For metadata, we can have master-slave configurations where write go to master first and then gets applied at slaves. This can cause some staleness in data - when a
new video is added, its metadata would be inserted in the master first and before it gets applied at the slave our slaves would not be able to see it; stale results would be returned to the user.
This staleness might be acceptable as it would be very short-lived and the user would be able to see the new videos after a few ms.

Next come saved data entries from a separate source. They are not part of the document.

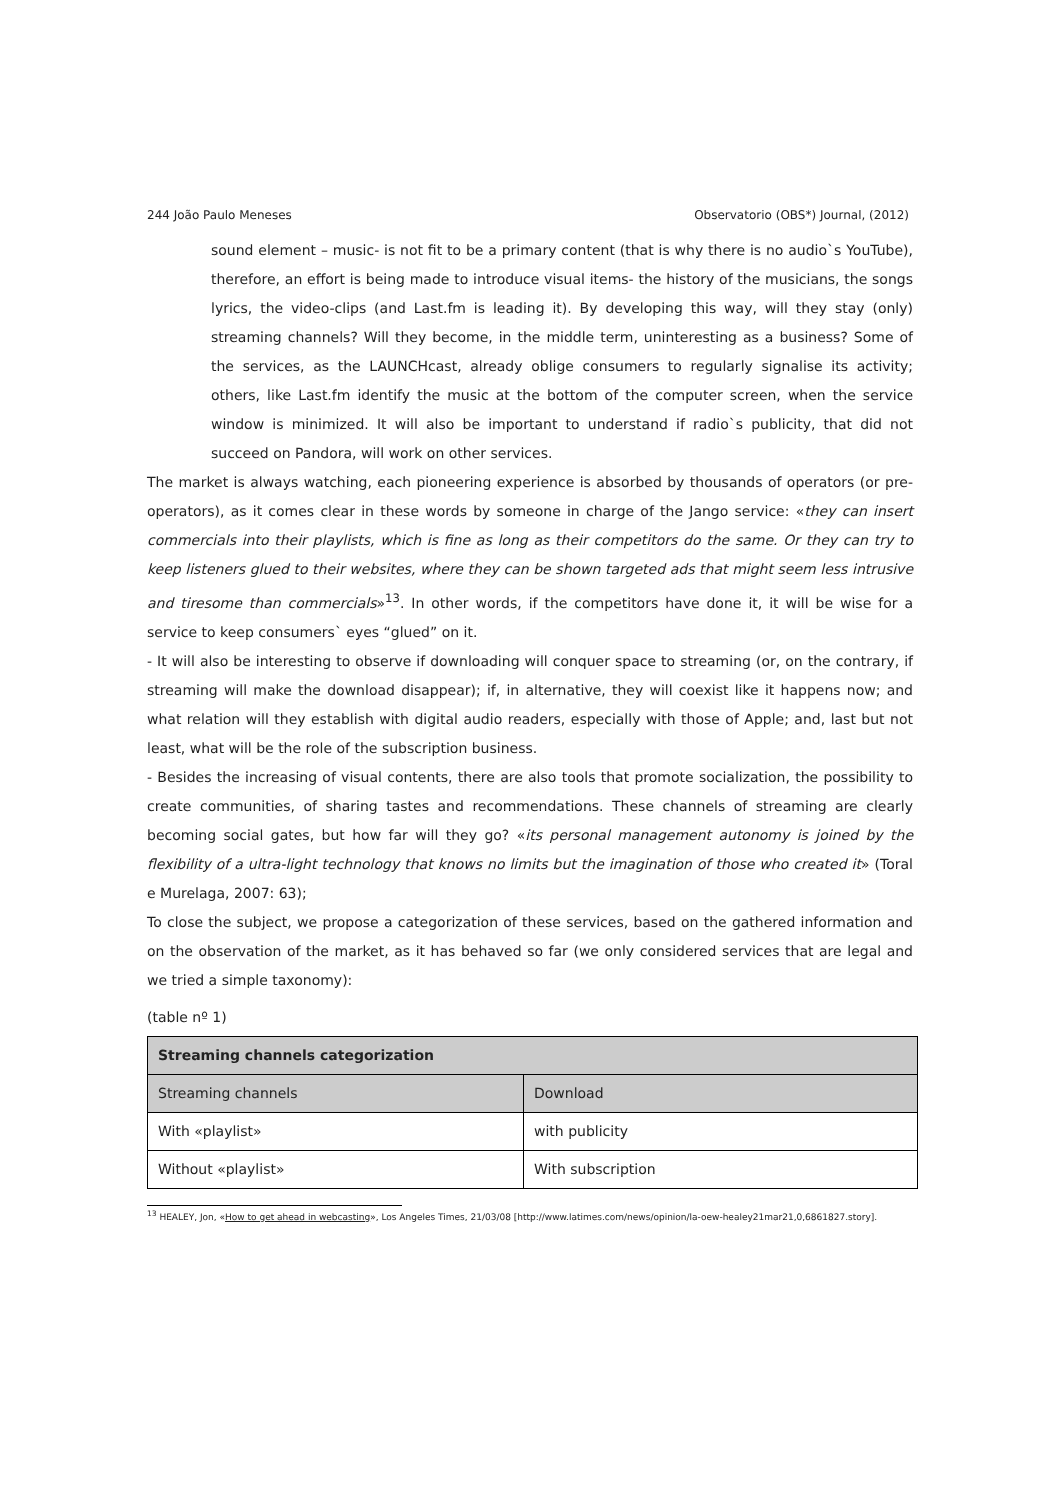244 João Paulo Meneses Observatorio (OBS*) Journal, (2012)
sound element – music- is not fit to be a primary content (that is why there is no audio`s YouTube), therefore, an effort is being made to introduce visual items- the history of the musicians, the songs lyrics, the video-clips (and Last.fm is leading it). By developing this way, will they stay (only) streaming channels? Will they become, in the middle term, uninteresting as a business? Some of the services, as the LAUNCHcast, already oblige consumers to regularly signalise its activity; others, like Last.fm identify the music at the bottom of the computer screen, when the service window is minimized. It will also be important to understand if radio`s publicity, that did not succeed on Pandora, will work on other services.
The market is always watching, each pioneering experience is absorbed by thousands of operators (or pre-operators), as it comes clear in these words by someone in charge of the Jango service: «they can insert commercials into their playlists, which is fine as long as their competitors do the same. Or they can try to keep listeners glued to their websites, where they can be shown targeted ads that might seem less intrusive and tiresome than commercials»<sup>13</sup>. In other words, if the competitors have done it, it will be wise for a service to keep consumers` eyes “glued” on it.
- It will also be interesting to observe if downloading will conquer space to streaming (or, on the contrary, if streaming will make the download disappear); if, in alternative, they will coexist like it happens now; and what relation will they establish with digital audio readers, especially with those of Apple; and, last but not least, what will be the role of the subscription business.
- Besides the increasing of visual contents, there are also tools that promote socialization, the possibility to create communities, of sharing tastes and recommendations. These channels of streaming are clearly becoming social gates, but how far will they go? «its personal management autonomy is joined by the flexibility of a ultra-light technology that knows no limits but the imagination of those who created it» (Toral e Murelaga, 2007: 63);
To close the subject, we propose a categorization of these services, based on the gathered information and on the observation of the market, as it has behaved so far (we only considered services that are legal and we tried a simple taxonomy):
(table nº 1)
| Streaming channels categorization | |
| Streaming channels | Download |
| With «playlist» | with publicity |
| Without «playlist» | With subscription |
<sup>13</sup> HEALEY, Jon, «How to get ahead in webcasting», Los Angeles Times, 21/03/08 [http://www.latimes.com/news/opinion/la-oew-healey21mar21,0,6861827.story].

youtube - sharding necessity
Since we have a huge number of new videos every day and our read load is extremely high, therefore,
we need to distribute our data onto multiple machines so that we can perform read/write operations
efficiently.
youtube - vid duplication
Huge number of users uploading a huge amount of video data - we must deal w/ widespread video duplication. Duplicate videos often differ in aspect ratios or encodings, can contain overlays or additional borders, or can be excerpts from a longer original video. The proliferation of duplicate videos:
1. wastes storage space
2. degrades cache efficiency
3. energy wastage
For the end user, these inefficiencies will be realized in the form of duplicate search results, longer video startup times, and interrupted streaming.
youtube deduplication
For our service, deduplication makes most sense inline, not post-process. will save us the resources that’d be used to encode, transfer, and store the duplicate copy. As soon as any user starts uploading a video, we run video matching algorithms (e.g., Block Matching, Phase
Correlation) to find duplicates. If duplicate detected, we can either stop the upload and use the existing copy OR continue upload and use new copy if it is of higher quality. If the newly uploaded video is a subpart of an existing video or vice versa, we can divide the video into smaller chunks so we only upload the missing chunks.
youtube load balancing - come back to this
youtube CDNs
Our service can move popular videos to CDNs:
* CDNs replicate content in multiple places. There’s a better chance of videos being closer to the
user and, with fewer hops, videos will stream from a friendlier network.
* CDN machines make heavy use of caching and can mostly serve videos out of memory.
Less popular videos (1-20 views per day) that are not cached by CDNs can be served by our servers in various data centers.
youtube fault tolerance
We should use Consistent Hashing for distribution among database servers. Consistent hashing will not only help in replacing a dead server, but also help in distributing load among servers.